## Your goal
Copy every line of the listing below word for word, leaving out the pictures.

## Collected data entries
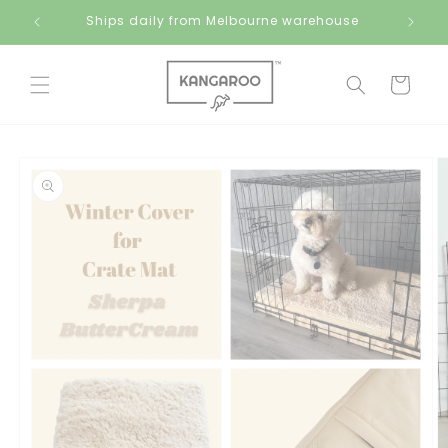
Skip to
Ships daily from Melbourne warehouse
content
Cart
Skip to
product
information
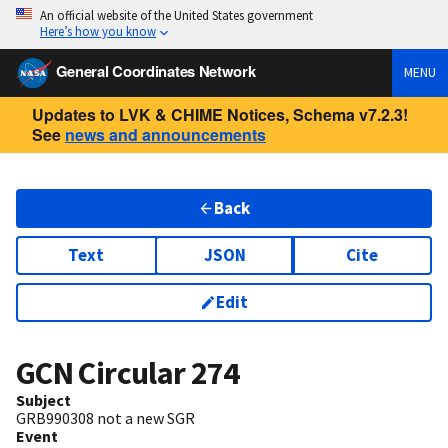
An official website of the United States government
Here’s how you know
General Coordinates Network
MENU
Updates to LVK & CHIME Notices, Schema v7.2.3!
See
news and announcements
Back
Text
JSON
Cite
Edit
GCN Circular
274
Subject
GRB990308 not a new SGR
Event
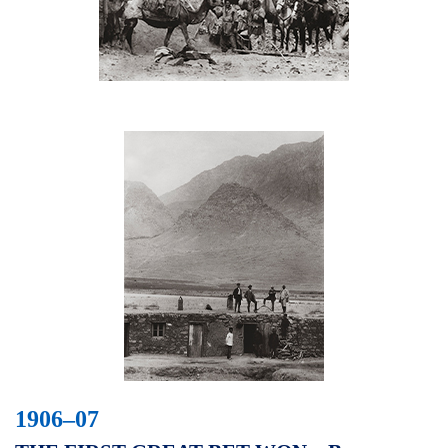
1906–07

## Result for this exercise
Skip to
Ships daily from Melbourne warehouse
content
Cart
Skip to
product
information
An official website of the United States government
Here’s how you know
General Coordinates Network
MENU
Updates to LVK & CHIME Notices, Schema v7.2.3!
See
news and announcements
Back
Text
JSON
Cite
Edit
GCN Circular
274
Subject
GRB990308 not a new SGR
Event
1906–07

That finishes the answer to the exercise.